EXCERPT TO READ =>
>>>
Other research says there is no direct link between violent video games and predicting violent behavior.

A study conducted by Western Michigan University professor Whitney DeCamp concluded that playing video games, no matter how graphic, did not predict violent behavior. The study used data from a 2008 Delaware School Survey, which included responses from over 6,000 eighth graders.

A separate study published in the British journal Royal Society Open Science in February says that teens who play violent video games did not exhibit more aggressive behavior compared with teens who did not play them in the United Kingdom.

The study found that nearly half of the female teen population and two-thirds of the male teen population played violent video games in the UK, but their research did not find that playing those games was associated with teens exhibiting more aggressive behavior than teens who did not play them.

Beyond that, video game sales in other developed countries are not linked to a country's firearm homicide rate. According to data compiled for the book "Moral Combat," when comparing per capita dollars spent on video games to homicides by firearm, the US is a clear outlier, with a much higher rate of homicide than any other developed nation. (See chart below)

Blaming video game violence became more prevalent after the Columbine shooting in 1999, when the two teenagers who killed 12 of their peers were widely reported to have played the shooter game "Doom."

Less than a month after that shooting, Republican former House Speaker Newt Gingrich said that "Hollywood and computerized games have undermined the core values of civility." Democratic President Bill Clinton then asked the government to look into whether media companies, including the video game industry, were marketing violent content to young people.

Hillary Clinton campaigned against violent video games when she ran for Senate in the mid-2000s, and after a man opened fire at the Sandy Hook Elementary School in 2012, then-Sen. Joe Lieberman said young men who commit mass shootings "have had an almost hypnotic involvement in some form of violence in our entertainment culture, particularly violent video games."

In 2013, President Barack Obama called for Congress to fund research into video game violence as part of a 23-point plan to reduce gun violence. He later issued a series of executive actions with "actions to reduce gun violence" in January 2016.

Advocacy groups warn that pointing to a connection between violent video games and gun violence distracts from the real issue allowing so many mass shootings to occur in the US: gun safety laws.

Moms Demand Action founder Shannon Watts told CNN in 2018 that video games are not the reason the US continues to see so many mass shootings. Moms Demand Action is a gun safety advocacy group.

"Americans play the same video games, watch the same TV shows and experience mental illness at the same rates as our peers in other high-income nations," Watts said in a statement to CNN. "What separates America is our weak gun laws and unacceptable rates of gun violence. Americans want action on gun safety, not video games."
<<<
PROBLEMS AND TASKS =>
[a] List every year given as a four-digit number in the excerpt on video games and violence, in the order they appear.
[b] From the excerpt on video games and violence, repeat word for word the passage that begins at the words "Less than a" and stops after "to young people.".

Transcribed page text =>
>>>
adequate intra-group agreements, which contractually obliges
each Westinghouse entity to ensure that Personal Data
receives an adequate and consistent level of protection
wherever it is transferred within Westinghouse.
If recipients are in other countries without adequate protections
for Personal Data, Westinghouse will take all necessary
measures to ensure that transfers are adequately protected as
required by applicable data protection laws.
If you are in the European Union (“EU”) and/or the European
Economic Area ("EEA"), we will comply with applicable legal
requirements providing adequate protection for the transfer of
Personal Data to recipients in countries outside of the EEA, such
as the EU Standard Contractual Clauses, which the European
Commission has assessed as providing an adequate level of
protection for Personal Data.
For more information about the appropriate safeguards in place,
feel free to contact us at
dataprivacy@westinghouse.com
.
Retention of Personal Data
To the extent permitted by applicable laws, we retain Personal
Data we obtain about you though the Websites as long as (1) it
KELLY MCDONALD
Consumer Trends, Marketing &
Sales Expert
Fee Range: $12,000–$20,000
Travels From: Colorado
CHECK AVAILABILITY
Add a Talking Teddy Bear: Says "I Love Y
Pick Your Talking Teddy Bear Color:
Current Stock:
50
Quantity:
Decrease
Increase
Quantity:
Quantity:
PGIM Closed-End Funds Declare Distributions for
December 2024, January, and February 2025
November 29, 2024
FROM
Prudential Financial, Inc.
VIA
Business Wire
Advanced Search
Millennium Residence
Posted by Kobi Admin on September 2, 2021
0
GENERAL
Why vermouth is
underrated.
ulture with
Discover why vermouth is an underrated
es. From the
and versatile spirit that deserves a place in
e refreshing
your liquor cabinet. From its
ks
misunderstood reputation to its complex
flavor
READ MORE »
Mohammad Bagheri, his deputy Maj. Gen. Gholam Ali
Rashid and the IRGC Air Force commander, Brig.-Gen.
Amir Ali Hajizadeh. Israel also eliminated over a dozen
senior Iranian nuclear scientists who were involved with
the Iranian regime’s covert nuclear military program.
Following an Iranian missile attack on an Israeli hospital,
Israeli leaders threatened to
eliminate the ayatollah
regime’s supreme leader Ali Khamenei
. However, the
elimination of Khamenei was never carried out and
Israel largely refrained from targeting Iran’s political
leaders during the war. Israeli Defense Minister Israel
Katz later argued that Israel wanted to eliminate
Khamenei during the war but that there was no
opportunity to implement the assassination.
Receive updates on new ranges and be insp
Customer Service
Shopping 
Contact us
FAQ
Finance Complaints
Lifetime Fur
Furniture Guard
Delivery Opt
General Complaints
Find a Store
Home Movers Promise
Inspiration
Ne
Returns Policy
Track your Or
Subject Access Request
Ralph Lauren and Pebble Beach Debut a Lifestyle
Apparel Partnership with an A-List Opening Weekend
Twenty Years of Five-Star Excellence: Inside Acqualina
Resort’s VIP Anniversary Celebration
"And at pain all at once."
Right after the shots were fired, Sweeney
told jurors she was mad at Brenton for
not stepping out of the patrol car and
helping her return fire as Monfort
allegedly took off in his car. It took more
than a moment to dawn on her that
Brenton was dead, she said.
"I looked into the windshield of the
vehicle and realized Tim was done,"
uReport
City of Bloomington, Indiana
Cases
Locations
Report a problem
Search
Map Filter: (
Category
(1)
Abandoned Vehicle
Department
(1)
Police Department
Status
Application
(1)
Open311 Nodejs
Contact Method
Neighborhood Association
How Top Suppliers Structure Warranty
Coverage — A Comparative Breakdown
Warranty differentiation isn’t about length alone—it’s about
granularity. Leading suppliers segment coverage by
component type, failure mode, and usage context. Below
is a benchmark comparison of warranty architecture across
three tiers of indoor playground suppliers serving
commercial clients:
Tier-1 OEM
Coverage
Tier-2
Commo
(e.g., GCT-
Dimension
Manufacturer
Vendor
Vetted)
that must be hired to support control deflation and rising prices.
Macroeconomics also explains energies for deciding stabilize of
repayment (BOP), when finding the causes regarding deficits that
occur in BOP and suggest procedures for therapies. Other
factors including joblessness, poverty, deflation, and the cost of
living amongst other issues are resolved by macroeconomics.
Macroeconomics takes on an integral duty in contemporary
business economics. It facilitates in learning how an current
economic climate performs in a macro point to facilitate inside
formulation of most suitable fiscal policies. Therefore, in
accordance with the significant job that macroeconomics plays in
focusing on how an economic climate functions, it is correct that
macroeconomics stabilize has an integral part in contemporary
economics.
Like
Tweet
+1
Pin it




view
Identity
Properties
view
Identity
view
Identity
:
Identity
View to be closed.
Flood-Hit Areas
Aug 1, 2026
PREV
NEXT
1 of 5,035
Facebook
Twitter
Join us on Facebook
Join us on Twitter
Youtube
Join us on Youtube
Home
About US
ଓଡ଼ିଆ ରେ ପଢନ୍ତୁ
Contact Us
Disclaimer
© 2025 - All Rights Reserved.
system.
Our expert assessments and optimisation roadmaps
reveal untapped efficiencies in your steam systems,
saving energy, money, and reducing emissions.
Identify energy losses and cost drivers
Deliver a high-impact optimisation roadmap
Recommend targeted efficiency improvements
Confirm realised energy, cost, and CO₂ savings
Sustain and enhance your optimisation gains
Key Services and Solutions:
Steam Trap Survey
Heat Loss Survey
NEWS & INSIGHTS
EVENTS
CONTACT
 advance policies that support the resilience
<<<
RESPONSES FOR EACH TASK =>
[a] 2008, 1999, 2012, 2013, 2016, 2018

[b]
Less than a month after that shooting, Republican former House Speaker Newt Gingrich said that "Hollywood and computerized games have undermined the core values of civility." Democratic President Bill Clinton then asked the government to look into whether media companies, including the video game industry, were marketing violent content to young people.